_Activity list:_
[1] In the forum thread, what car does arf1 say they currently own?
[2] Update the forum thread by giving the passage between "## arf1 (Nov" and "(Feb 12, 2004)", inclusive, with "A4" changed to "Golf".
[3] Go on with the forum thread, adding the replies that follow its last post.

_Page extract:_
________________________

# Noob saying ello from Wales



## arf1 (Nov 23, 2008)

Hey Guys 'n Gals

First of all I'd just like to say what a great site you lot have here. I have spent many hours reading the various posts. I own an A4 at the mo which has been a great reliable motor but it's time for a change and I am hoping to purchase my first TT within the next week or so " MK1 225 " just need to find one that I like which is also in my price range. Once I have got my new baby I will post some pics and ask some questions!

Keep up da gud wrk all.


----------



## Wallsendmag (Feb 12, 2004)

Welcome ,have a look in the for sale section then have a look at www.ttoc.co.uk


----------



## Hoggy (May 8, 2002)

Hi arf1, Welcome to the Forum.
H.


----------



## YELLOW_TT (Feb 25, 2004)

Welcome have a look on the Auto trader web site there are loads on there at the moment


----------



## malstt (Apr 18, 2007)

welcome to the forum 8)

________________________

_Records shown:_
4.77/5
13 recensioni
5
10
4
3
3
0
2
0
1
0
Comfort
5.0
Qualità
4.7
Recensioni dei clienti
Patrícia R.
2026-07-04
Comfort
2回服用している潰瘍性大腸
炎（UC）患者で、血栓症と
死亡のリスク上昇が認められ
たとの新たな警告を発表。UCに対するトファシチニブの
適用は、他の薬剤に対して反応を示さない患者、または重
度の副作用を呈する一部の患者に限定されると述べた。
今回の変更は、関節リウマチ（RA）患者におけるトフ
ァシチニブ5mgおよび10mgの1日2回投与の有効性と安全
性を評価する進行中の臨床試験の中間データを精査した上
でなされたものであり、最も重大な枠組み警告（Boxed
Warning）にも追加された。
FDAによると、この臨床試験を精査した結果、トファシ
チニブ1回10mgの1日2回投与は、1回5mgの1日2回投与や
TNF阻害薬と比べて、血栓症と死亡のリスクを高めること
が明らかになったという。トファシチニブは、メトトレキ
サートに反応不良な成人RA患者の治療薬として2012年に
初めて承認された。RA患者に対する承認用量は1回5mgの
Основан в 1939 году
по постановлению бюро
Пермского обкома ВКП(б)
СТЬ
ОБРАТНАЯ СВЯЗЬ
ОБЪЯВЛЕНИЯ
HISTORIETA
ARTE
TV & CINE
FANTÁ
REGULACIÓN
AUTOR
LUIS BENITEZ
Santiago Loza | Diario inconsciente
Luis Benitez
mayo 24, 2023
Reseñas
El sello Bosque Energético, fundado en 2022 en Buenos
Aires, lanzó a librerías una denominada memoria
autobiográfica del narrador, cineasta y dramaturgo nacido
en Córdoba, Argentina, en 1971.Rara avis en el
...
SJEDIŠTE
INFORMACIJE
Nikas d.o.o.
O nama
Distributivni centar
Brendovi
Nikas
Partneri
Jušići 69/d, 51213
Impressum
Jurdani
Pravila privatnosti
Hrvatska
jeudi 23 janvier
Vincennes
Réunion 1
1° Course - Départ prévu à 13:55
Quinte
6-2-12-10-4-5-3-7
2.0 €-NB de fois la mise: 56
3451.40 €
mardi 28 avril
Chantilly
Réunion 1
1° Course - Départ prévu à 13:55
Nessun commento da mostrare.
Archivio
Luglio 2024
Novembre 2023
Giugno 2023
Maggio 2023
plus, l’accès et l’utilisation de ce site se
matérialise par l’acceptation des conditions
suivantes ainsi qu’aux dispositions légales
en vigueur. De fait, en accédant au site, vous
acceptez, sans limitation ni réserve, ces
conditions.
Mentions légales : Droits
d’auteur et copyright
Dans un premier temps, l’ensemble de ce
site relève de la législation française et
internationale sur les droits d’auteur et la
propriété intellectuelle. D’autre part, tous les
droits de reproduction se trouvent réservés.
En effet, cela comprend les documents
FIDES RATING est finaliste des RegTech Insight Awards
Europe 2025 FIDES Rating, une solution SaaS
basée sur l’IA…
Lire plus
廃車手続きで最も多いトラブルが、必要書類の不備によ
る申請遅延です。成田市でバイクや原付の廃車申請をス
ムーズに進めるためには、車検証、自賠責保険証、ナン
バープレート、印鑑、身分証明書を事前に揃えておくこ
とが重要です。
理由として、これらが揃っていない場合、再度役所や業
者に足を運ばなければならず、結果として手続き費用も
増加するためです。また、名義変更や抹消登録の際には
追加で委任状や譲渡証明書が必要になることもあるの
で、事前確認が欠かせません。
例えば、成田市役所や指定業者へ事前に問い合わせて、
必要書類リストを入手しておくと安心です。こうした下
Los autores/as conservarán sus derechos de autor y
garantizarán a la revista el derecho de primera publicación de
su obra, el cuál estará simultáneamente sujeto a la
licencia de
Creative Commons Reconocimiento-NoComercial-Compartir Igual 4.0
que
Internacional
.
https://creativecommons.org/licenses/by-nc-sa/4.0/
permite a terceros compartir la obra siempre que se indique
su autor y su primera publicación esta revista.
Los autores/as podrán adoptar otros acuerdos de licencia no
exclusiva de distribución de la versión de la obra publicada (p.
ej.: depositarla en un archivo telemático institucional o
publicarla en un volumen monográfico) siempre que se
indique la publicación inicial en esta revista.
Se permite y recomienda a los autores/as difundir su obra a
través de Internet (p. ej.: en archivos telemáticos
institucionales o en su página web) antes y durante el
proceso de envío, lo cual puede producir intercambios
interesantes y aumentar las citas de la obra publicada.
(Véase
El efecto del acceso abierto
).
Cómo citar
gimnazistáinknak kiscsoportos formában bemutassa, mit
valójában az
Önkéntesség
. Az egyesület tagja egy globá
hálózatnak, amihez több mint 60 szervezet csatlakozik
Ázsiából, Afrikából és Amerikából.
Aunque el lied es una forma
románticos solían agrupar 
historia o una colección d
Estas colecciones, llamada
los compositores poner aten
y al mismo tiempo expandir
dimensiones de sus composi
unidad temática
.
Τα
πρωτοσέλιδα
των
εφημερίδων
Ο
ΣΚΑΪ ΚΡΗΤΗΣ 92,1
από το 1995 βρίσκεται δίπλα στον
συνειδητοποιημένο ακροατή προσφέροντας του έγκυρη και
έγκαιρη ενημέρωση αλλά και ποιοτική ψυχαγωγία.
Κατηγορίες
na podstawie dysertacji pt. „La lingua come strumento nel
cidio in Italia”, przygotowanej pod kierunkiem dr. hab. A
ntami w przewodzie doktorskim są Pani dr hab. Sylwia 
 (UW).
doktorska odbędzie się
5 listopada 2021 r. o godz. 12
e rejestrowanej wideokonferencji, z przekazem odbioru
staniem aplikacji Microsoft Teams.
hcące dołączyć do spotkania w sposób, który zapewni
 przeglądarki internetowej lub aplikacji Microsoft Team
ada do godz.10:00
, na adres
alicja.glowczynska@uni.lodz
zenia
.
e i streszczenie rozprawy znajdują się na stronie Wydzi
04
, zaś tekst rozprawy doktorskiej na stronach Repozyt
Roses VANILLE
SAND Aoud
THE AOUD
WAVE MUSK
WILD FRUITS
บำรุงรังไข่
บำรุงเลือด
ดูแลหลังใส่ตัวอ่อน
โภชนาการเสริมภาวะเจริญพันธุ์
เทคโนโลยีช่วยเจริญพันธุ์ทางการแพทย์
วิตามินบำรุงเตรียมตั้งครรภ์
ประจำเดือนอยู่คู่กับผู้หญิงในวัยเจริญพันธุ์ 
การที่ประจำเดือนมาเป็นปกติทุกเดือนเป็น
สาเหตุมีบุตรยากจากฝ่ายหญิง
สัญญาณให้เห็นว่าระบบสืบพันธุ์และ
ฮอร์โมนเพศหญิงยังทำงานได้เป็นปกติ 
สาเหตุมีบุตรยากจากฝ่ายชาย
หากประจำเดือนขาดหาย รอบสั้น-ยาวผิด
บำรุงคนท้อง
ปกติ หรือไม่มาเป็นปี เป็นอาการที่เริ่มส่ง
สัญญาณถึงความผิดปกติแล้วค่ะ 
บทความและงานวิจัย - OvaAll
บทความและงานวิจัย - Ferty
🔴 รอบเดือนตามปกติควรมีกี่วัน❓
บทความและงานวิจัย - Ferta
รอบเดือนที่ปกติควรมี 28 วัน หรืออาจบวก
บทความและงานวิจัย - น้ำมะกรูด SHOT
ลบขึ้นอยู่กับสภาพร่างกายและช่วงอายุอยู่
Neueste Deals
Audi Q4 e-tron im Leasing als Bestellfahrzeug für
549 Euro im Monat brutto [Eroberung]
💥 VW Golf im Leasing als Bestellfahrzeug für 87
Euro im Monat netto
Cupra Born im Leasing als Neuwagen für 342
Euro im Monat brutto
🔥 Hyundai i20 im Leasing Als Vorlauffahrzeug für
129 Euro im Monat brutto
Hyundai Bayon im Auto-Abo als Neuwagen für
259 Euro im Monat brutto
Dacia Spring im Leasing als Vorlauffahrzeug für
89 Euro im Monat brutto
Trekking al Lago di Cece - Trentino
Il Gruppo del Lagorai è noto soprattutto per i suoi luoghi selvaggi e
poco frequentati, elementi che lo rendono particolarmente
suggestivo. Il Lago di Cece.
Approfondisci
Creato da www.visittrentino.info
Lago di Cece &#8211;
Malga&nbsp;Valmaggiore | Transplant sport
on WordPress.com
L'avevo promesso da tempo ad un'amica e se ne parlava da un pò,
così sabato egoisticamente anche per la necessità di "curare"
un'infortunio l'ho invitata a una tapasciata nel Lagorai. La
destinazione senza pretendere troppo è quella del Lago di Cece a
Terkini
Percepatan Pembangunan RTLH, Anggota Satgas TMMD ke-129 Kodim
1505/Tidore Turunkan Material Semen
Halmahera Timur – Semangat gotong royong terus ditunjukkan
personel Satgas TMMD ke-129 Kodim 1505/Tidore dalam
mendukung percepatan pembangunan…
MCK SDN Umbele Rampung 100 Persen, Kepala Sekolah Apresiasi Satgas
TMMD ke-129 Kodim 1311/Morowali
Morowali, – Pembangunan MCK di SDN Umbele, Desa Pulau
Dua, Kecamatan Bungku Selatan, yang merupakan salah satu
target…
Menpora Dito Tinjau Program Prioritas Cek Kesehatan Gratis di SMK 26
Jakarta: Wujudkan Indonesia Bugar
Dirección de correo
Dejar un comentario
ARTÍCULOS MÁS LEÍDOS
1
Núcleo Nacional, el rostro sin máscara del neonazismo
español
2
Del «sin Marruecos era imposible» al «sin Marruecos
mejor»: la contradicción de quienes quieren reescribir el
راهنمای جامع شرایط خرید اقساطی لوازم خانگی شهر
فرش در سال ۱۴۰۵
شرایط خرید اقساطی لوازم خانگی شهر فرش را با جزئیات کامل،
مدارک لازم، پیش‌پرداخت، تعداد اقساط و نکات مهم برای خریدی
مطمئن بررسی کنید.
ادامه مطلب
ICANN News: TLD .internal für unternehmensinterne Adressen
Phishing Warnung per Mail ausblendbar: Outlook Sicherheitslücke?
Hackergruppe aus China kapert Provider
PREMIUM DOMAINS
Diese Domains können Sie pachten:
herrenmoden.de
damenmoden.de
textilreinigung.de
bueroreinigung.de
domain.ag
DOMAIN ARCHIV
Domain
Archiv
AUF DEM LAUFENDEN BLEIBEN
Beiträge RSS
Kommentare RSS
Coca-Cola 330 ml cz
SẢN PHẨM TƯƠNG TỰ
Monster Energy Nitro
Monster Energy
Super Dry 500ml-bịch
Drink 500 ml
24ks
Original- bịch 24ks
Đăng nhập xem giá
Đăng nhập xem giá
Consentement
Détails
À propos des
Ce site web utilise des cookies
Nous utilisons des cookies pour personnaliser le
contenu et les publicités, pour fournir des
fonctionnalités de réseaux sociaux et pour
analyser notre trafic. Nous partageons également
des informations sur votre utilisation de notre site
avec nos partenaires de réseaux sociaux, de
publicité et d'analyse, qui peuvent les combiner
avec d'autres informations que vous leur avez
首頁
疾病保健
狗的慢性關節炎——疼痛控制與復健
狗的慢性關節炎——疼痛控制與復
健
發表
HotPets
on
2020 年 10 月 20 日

________________________

_Answer set:_
[1] An A4.

[2]
## arf1 (Nov 23, 2008)

Hey Guys 'n Gals

First of all I'd just like to say what a great site you lot have here. I have spent many hours reading the various posts. I own an Golf at the mo which has been a great reliable motor but it's time for a change and I am hoping to purchase my first TT within the next week or so " MK1 225 " just need to find one that I like which is also in my price range. Once I have got my new baby I will post some pics and ask some questions!

Keep up da gud wrk all.


----------



## Wallsendmag (Feb 12, 2004)

[3]
----------



## arf1 (Nov 23, 2008)

Thanks all

Hello YELLOW_TT, I have searched Auto Trader and there are some nice motors on there at the mo. I really need to sell my A4 so that I have a few extra quid to put towards moi new motor.

All the best

AJ


----------



## p1tse (Sep 20, 2004)

what's the spec, age, mileage of the a4?


----------



## arf1 (Nov 23, 2008)

Hi p1tse - 1996 2.6 quattro/v6/99.000 miles /white - mechanically sound, few small jobs needing doing ( new window motor etc + needs 1 tyre very soon)

Cheers


----------



## T3RBO (Dec 9, 2003)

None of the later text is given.